The problem is that it doesn’t matter whether sportswashing draws attention to their human rights abuses or not, as the sportswashing process attracts more interest and investment in a state’s industries than its crimes would ever deter them. It creates structures and people who have a stake in the positive image of that state. It doesn’t matter because the sportswashing process co-opts the fanbases of the teams and competitions.
When Saudi Arabia tried to buy Newcastle United, hundreds of fans changed their Twitter profile pictures to Mohammed Bin Salman, the Crown Prince and de facto ruler of the Kingdom. They even abused Hetice Cengiz, the fiancée of the murdered Saudi journalist Jamal Khashoggi, whose brutal killing was ordered by the Crown Prince. Fans smeared her as a Muslim Brotherhood stooge, a group opposed by Saudi Arabia and whose form of Islamist governance is seen as a direct challenge to the ultra-conservative kingdom. Any journalist who writes about Manchester City’s UAE ownership is quickly met by abuse from fans and accusations of agendas, ulterior motives and hidden allegiances to Qatar.
When a state buys a community institution they make their fans complicit in the laundering of the state’s image. But many fans will feel this is money their clubs rightly deserve, to raise their teams to the level of success they’ve dreamed of for years – dreams they likely shared with their families and communities, dreams which often become part of their identities. Most fans understandably don’t have the space to question a state’s human rights record during unprecedented success, success they will have spent literally their whole lives waiting for.
And this is perhaps where sportswashing gets most insidious. Fans aren’t responsible for who buys their club, but the buyers know they can tap into the emotional power of a team’s support. States who sponsor football can rely on supporters, particularly online, to continue flinging shit at journalists, activists, and concerned citizens. Sportswashing encourages fans to weaponise doubt and obfuscation against concerns over club ownership, in a PR machine that no state on earth could ever buy.

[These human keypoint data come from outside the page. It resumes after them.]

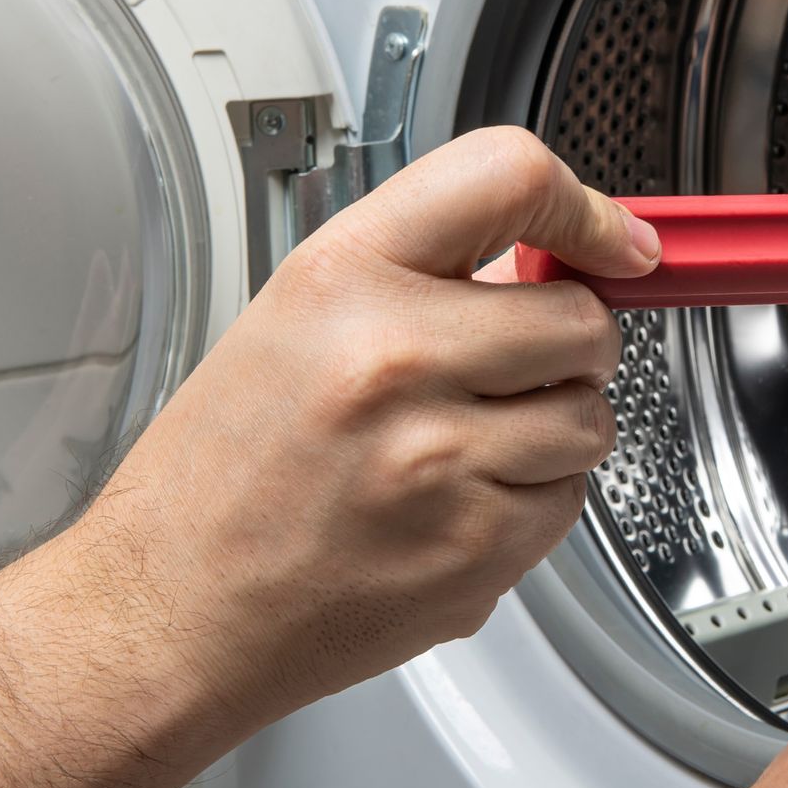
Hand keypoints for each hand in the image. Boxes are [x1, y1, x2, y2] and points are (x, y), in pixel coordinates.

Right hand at [82, 126, 659, 723]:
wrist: (171, 608)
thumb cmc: (226, 467)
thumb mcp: (298, 315)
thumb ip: (425, 269)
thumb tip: (555, 258)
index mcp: (344, 277)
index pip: (510, 178)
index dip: (585, 210)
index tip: (615, 242)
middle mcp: (394, 357)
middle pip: (583, 319)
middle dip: (570, 345)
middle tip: (511, 368)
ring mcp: (439, 459)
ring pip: (591, 417)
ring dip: (556, 427)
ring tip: (466, 445)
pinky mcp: (474, 548)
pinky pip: (570, 501)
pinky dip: (534, 502)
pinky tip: (454, 504)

This has worrying implications for wider society, where people with allegiances to certain brands or activities can wittingly or unwittingly do an abusive state or corporation’s bidding, just because they’ve bought the thing they’ve loved for years. And this trend of sportswashing will escalate – football is merely at the forefront of a hypercapitalism spiralling out of control.
The important lesson to learn from sportswashing, though, is that before debating impossible questions like who has the right to own football clubs (and I don’t believe any state should), we need to at least agree on what’s happening. As fans we need to be aware that we can still enjoy Guardiola’s latest tactical evolution, and appreciate what a first Champions League final appearance means to Man City fans, without denying that we’re being sportswashed.